Classes Weighting

General information

Classes weights can be used in order to balance the dataset. They give all the classes equal importance on gradient updates when model is training regardless of how many samples we have from each class in the training data. This prevents models from predicting the more frequent class more often just because it’s more common.

Description

Brick Locations

Bricks → Machine Learning → Classes Weighting

Brick Parameters

Target variable

The column which contains target variable of classes.

Weights adjustment

In order to activate it, run the pipeline.

There you can enter the weights or use ‘Auto Suggestion’ to do it in the optimized way.

Brick Inputs/Outputs

Inputs

Brick takes the classified dataset.

Outputs

Brick produces the dataset with a weighted column.

Example of usage

Let's consider the binary classification problem

🛥️

Binary classification : Titanic

The dataset is unbalanced since Survived column contains less zero than one. That is why it may be useful to do classes weighting before using machine learning for classification.

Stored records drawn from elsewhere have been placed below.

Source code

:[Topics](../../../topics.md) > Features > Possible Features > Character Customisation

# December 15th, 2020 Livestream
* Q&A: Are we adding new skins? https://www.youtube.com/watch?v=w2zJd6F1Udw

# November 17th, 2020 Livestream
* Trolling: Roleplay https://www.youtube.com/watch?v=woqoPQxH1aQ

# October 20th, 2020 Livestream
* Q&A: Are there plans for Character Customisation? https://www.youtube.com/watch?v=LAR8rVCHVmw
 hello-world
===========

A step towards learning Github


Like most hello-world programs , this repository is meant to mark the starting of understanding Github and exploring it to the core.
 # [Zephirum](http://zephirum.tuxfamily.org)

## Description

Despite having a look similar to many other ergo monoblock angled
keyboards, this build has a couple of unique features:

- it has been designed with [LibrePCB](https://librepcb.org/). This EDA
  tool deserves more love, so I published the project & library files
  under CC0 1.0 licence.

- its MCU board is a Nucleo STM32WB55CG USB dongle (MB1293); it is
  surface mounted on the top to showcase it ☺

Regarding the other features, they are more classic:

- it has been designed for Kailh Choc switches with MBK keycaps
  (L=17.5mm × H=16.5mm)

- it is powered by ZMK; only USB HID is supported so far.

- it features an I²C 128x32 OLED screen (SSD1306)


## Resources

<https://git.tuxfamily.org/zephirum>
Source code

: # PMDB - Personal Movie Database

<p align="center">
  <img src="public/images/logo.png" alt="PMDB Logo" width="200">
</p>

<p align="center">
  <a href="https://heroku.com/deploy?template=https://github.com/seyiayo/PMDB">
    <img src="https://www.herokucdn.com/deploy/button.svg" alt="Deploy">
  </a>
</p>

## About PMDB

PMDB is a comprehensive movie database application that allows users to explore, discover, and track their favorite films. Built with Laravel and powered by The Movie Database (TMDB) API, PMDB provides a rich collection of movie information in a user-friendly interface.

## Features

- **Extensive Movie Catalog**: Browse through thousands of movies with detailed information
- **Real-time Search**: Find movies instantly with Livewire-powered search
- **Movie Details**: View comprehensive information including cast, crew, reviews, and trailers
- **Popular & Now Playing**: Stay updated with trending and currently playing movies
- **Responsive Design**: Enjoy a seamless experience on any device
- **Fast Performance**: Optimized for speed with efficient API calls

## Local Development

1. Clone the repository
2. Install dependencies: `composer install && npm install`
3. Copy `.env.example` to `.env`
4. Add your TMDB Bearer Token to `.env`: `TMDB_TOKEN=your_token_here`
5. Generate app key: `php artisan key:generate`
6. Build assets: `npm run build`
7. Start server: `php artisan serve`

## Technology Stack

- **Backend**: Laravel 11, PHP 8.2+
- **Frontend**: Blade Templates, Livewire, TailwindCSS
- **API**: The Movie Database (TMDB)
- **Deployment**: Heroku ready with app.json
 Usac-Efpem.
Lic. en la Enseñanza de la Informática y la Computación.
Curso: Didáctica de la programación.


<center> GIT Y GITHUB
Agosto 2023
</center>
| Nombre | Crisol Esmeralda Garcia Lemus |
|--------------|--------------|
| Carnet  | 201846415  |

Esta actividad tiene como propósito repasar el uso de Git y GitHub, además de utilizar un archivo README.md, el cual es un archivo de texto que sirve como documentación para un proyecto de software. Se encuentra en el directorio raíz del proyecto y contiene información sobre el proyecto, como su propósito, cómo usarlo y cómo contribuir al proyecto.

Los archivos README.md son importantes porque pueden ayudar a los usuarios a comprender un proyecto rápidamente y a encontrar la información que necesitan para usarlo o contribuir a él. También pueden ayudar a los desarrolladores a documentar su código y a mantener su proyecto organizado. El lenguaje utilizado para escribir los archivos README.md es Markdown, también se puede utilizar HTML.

We use simple Logistic Regression to classify data and get following result. We notice that even for class 1 we get more predictions of 0 because of imbalance in initial data.

Let’s add Class Weighting brick to see what will change.

As a ‘Target variable’ we choose ‘survived’ and use ‘Auto Suggestion’.

As a result, we get the dataset with a column “normalized weight”.

Then, to train our model on weighted dataset we choose in sidebar weighting as Balancing method and for Weights column choose our column with normalized weights.

As a result, we improved all the metrics and increased predicted values ‘1’ in the actual class ‘1’.